▶ _WORK TO COMPLETE_: Only the lines holding "folder" are wanted. Copy every one from the records below.

Bounding box prediction data
=== Section Start ===

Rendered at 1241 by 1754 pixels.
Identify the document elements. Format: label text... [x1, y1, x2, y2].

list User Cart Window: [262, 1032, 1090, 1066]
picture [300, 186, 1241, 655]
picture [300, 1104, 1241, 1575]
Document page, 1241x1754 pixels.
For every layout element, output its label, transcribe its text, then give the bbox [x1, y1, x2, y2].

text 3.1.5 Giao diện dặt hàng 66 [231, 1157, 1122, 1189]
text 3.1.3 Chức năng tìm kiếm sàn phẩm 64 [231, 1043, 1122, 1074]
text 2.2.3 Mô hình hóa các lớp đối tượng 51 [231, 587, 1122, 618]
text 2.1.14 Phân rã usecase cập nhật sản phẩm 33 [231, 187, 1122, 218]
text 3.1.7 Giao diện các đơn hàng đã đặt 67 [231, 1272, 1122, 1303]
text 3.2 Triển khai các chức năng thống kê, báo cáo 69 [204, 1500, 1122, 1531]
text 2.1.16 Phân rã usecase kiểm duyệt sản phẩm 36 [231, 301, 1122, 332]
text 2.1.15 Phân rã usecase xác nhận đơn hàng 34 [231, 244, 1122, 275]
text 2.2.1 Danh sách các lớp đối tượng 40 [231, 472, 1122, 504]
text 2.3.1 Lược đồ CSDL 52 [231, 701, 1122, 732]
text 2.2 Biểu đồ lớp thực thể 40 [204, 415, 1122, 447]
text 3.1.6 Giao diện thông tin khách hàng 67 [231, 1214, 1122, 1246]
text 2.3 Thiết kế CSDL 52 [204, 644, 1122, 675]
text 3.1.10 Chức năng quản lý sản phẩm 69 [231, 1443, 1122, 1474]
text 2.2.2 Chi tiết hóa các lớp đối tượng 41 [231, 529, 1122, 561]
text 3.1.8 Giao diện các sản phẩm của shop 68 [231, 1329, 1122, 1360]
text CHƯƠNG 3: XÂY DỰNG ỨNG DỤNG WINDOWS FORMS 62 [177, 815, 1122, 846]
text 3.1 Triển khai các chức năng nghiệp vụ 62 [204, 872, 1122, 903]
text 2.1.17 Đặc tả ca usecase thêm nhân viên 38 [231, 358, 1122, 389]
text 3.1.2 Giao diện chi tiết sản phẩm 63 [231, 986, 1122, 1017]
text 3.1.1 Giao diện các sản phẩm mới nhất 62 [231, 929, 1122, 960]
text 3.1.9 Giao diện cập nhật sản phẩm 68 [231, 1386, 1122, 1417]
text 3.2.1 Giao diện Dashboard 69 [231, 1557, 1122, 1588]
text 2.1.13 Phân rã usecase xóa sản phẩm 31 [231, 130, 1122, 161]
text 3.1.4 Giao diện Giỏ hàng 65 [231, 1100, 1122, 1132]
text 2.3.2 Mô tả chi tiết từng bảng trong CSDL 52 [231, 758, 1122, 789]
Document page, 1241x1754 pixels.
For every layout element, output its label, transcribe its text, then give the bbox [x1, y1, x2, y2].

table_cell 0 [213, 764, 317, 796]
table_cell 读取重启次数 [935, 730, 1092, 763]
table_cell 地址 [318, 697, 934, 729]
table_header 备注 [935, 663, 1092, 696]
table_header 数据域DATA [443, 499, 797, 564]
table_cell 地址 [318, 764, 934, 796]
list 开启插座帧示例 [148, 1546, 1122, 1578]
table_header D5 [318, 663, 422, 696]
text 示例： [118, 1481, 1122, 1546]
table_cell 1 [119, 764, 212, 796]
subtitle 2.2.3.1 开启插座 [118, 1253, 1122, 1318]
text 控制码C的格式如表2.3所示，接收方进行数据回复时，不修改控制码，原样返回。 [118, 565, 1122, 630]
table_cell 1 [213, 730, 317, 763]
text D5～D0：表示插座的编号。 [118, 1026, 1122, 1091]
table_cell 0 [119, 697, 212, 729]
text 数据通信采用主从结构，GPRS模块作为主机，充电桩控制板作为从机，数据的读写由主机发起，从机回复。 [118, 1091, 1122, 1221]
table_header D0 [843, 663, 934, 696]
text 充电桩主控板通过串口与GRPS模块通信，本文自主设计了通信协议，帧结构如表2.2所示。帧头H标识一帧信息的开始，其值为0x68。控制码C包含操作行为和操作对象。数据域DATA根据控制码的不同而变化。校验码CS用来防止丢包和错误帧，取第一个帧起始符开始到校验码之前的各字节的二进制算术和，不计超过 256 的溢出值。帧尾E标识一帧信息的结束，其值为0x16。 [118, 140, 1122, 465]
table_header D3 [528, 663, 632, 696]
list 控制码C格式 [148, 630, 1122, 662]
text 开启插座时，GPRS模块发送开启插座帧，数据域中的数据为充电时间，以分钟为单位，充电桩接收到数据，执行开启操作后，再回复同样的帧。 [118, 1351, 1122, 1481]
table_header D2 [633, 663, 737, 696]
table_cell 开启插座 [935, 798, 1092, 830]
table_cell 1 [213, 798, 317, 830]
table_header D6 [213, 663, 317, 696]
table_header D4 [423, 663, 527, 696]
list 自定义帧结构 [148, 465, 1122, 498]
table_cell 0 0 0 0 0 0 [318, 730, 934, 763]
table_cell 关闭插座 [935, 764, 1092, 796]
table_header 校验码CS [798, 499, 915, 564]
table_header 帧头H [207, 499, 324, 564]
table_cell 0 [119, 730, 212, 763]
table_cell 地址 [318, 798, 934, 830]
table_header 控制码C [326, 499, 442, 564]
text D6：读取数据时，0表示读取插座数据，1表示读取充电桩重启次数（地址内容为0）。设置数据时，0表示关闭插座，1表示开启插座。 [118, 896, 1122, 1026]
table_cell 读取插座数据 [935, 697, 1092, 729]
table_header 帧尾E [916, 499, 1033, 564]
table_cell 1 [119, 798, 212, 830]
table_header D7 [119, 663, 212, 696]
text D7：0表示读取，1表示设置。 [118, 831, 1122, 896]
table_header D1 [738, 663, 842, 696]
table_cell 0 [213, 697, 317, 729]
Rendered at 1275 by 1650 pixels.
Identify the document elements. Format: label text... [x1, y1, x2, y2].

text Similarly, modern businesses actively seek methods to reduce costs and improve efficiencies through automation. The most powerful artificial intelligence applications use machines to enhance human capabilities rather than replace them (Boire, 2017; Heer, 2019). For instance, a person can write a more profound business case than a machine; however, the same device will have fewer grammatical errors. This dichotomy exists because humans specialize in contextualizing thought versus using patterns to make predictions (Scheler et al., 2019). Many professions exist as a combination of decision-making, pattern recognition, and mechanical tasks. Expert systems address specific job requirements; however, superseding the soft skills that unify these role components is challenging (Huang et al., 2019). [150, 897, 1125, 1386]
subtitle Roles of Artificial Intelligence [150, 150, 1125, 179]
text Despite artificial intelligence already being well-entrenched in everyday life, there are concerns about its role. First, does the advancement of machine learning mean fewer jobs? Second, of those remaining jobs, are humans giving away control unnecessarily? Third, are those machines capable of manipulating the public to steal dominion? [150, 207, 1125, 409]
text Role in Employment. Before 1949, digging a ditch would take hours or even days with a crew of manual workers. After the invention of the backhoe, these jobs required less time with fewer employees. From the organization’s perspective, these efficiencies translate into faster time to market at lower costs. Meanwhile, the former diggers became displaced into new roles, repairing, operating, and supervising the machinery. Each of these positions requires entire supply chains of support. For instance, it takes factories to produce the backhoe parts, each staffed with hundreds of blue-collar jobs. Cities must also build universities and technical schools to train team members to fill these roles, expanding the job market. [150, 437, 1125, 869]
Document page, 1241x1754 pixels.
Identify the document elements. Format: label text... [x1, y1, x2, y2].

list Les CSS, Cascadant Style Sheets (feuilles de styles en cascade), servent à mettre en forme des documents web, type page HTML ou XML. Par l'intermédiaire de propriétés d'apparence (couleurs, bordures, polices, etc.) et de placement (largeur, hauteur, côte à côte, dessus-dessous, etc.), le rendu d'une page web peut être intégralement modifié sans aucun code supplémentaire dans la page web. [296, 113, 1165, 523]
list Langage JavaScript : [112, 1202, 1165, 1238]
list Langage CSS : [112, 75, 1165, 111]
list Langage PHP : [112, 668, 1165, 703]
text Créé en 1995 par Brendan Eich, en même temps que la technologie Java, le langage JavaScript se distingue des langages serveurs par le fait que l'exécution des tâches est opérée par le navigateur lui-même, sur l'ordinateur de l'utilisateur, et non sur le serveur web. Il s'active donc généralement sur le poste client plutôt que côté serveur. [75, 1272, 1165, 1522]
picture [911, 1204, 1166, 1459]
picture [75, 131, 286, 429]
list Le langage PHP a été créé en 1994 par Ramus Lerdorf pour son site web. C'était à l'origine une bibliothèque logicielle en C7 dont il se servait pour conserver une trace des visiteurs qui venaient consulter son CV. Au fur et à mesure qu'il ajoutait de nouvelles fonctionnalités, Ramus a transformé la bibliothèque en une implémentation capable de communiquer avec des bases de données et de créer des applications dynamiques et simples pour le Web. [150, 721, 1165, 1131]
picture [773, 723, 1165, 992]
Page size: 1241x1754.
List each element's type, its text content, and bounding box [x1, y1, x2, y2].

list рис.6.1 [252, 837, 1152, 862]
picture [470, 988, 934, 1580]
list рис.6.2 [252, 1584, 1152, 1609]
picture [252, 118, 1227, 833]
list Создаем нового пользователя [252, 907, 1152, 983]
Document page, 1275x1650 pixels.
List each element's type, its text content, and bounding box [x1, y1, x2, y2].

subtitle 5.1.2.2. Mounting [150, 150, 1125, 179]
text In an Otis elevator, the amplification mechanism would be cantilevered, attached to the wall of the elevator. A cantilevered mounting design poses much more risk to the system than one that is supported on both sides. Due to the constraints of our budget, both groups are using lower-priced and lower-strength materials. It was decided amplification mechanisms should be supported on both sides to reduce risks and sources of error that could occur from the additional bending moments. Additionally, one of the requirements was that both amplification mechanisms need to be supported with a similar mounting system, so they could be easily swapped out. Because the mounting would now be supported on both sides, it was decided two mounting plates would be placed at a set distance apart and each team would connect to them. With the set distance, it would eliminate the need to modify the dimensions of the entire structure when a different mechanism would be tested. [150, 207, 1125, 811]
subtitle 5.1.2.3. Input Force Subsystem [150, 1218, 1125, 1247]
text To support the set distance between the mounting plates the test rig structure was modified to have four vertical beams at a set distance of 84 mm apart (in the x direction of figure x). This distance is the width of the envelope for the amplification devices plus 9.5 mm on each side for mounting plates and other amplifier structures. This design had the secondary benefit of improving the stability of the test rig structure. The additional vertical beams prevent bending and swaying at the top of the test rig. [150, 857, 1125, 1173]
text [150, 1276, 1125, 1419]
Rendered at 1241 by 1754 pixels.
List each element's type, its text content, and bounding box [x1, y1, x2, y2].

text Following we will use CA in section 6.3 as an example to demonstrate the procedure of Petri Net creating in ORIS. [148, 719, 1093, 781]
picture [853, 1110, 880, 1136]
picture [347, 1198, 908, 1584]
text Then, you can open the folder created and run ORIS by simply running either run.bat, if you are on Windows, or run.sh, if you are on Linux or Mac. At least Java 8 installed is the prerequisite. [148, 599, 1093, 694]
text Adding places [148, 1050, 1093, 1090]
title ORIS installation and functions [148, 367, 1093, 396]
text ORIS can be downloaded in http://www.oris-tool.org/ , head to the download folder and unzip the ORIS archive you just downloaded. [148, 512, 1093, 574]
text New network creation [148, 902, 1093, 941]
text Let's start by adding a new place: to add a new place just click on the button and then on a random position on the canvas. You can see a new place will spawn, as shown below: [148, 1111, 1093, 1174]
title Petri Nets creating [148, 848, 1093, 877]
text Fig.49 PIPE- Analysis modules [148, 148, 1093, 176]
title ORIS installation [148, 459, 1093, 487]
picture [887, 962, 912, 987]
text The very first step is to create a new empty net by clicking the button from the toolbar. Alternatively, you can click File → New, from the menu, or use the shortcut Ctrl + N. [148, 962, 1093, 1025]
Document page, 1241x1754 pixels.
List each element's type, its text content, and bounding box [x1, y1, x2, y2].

=== Section End ===

▶ _OUTPUT OF THE EXERCISE_:
text Then, you can open the folder created and run ORIS by simply running either run.bat, if you are on Windows, or run.sh, if you are on Linux or Mac. At least Java 8 installed is the prerequisite. [148, 599, 1093, 694]
text ORIS can be downloaded in http://www.oris-tool.org/ , head to the download folder and unzip the ORIS archive you just downloaded. [148, 512, 1093, 574]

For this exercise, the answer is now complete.